Parker’s account states that she contacted the JRMC nurse who spoke to Redus about the drug test. According to Parker, the nurse disagreed with Redus’ account of the conversation. Parker said the nurse said that if the staff needed authorization, they would call the agency involved and that there would not have been a conversation with the patient about what drugs the test should include.

Trudy Redus is married to Mayor Carl A. Redus Jr.

According to the city’s drug and alcohol policy manual, which was passed out by Parker to the press and the personnel committee members on May 4, an employee who fails to report to testing immediately after being told to do so “will be terminated” because the “city of Pine Bluff has adopted a policy of zero tolerance.”

The vehicle, a Toro Workman MDX, was one of several new vehicles the department purchased with funds from the city tax increase approved by voters in February 2011. According to the bid sheet from August 2011 on the vehicle, it cost $10,430.

According to a police report, it sustained damage that appeared to include a bent front axle and a broken brush guard. A quote by the company that sold the department the vehicle estimated the cost of repair at $4,042. Because the amount exceeds a certain threshold, the department will be required to solicit bids for the repair work, so the actual final cost may differ.

Redus was hired as Saracen Landing manager in September 2010 by the Pine Bluff Parks and Recreation Commission, one of the city’s independent commissions. Carl Redus does not have direct supervisory powers over the department, but appoints the commissioners who do and suggests to the City Council how much in sales tax dollars the department should get for its budget.

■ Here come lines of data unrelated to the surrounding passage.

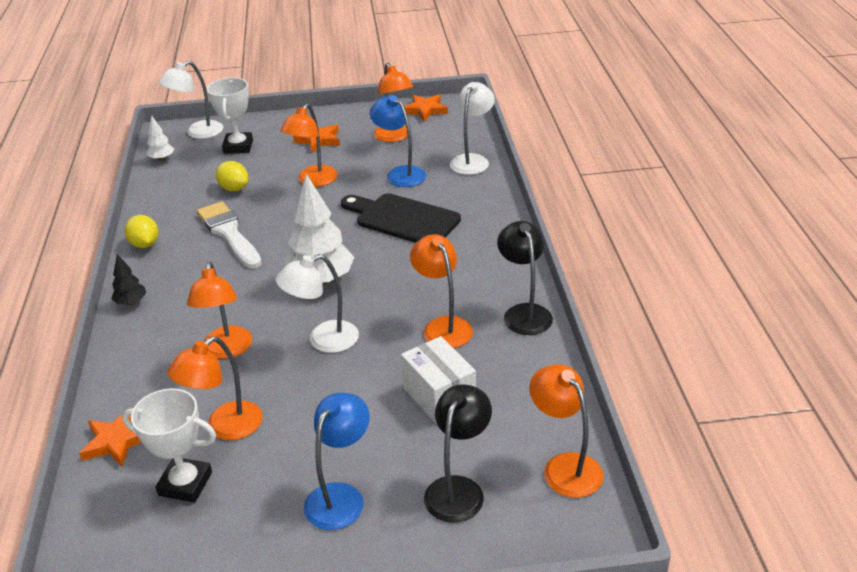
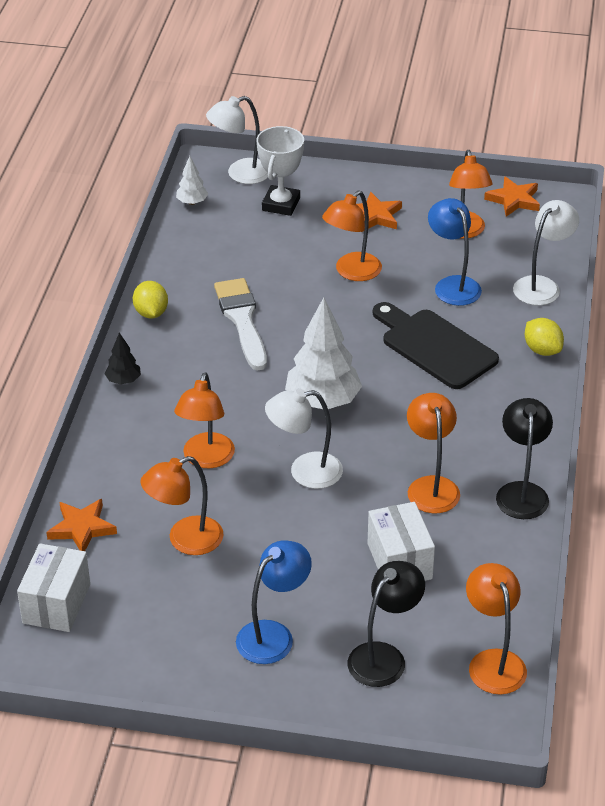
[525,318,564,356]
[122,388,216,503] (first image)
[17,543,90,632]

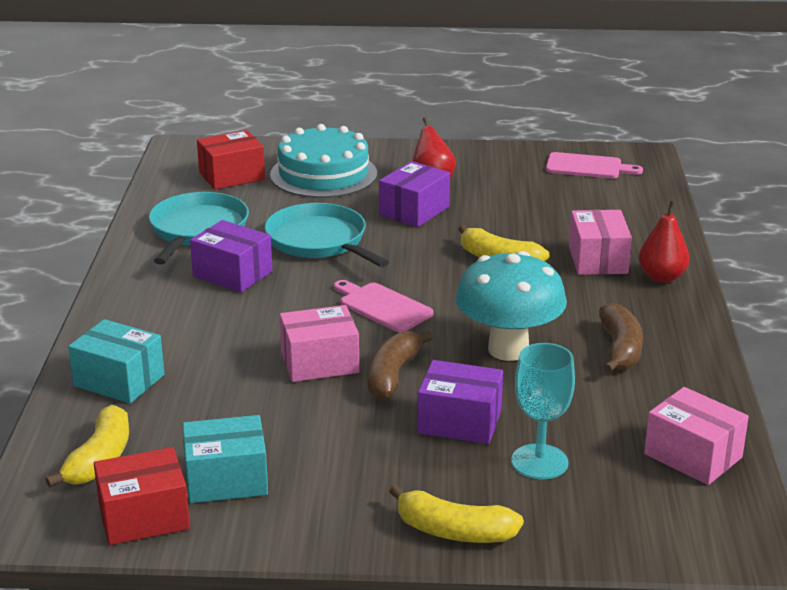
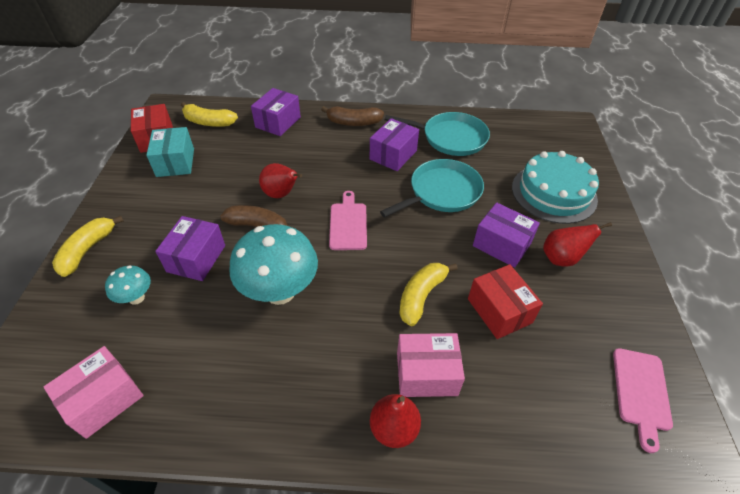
[468,264,543,339]
[329,191,367,250]
[321,106,384,126]
[259,163,302,198]
[251,88,301,136]
[105,265,151,305]

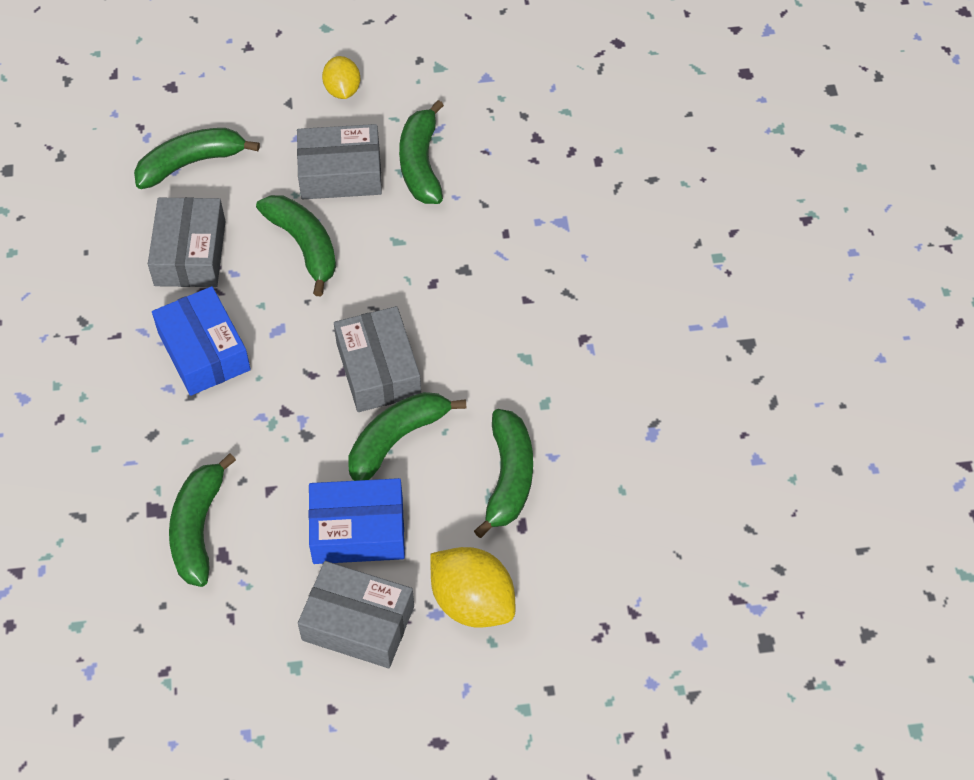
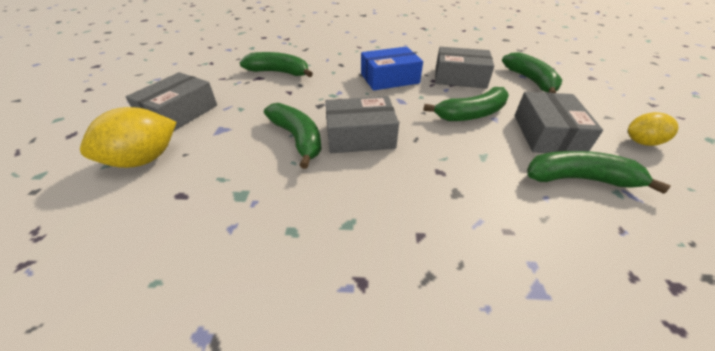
[474,409,533,538] (first image)
[308,478,405,564] (first image)

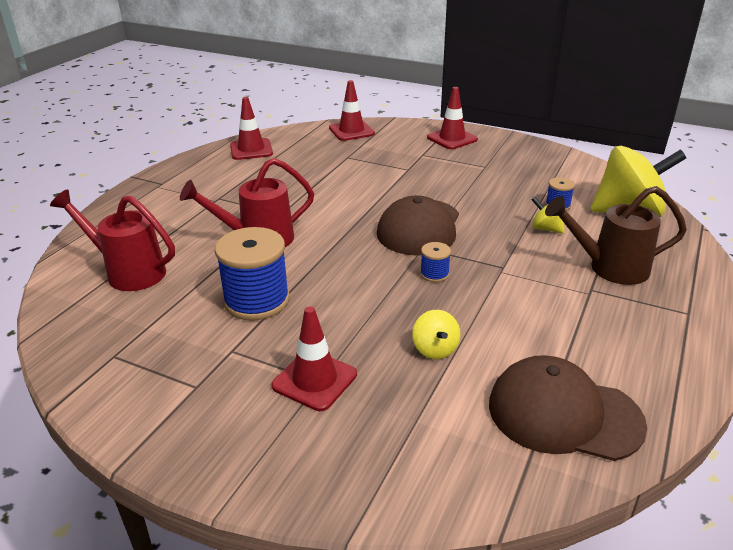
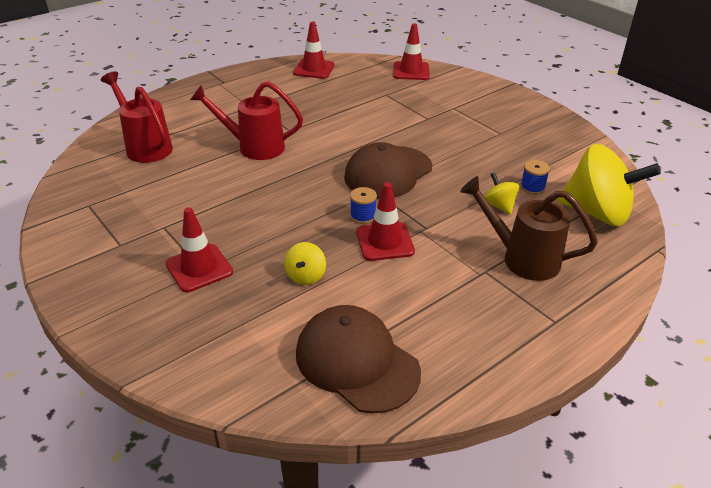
[356,182,415,261]
[215,227,290,321] (first image)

Two commissioners — Teki Jimenez and Jeffrey Pulliam — participated in the May 4 personnel committee vote. The full commission also includes Abel White, Kami Hunt and Carson Fields.

Parker declined to comment Monday on the appeal, but explained how the process would work. Parker said Redus will state her appeal in public open session and then the commissioners will go into a closed-door executive session to deliberate. They may uphold the discipline, overturn it or choose some other form of discipline. After reaching a conclusion, they will return to open session and hold their vote in public.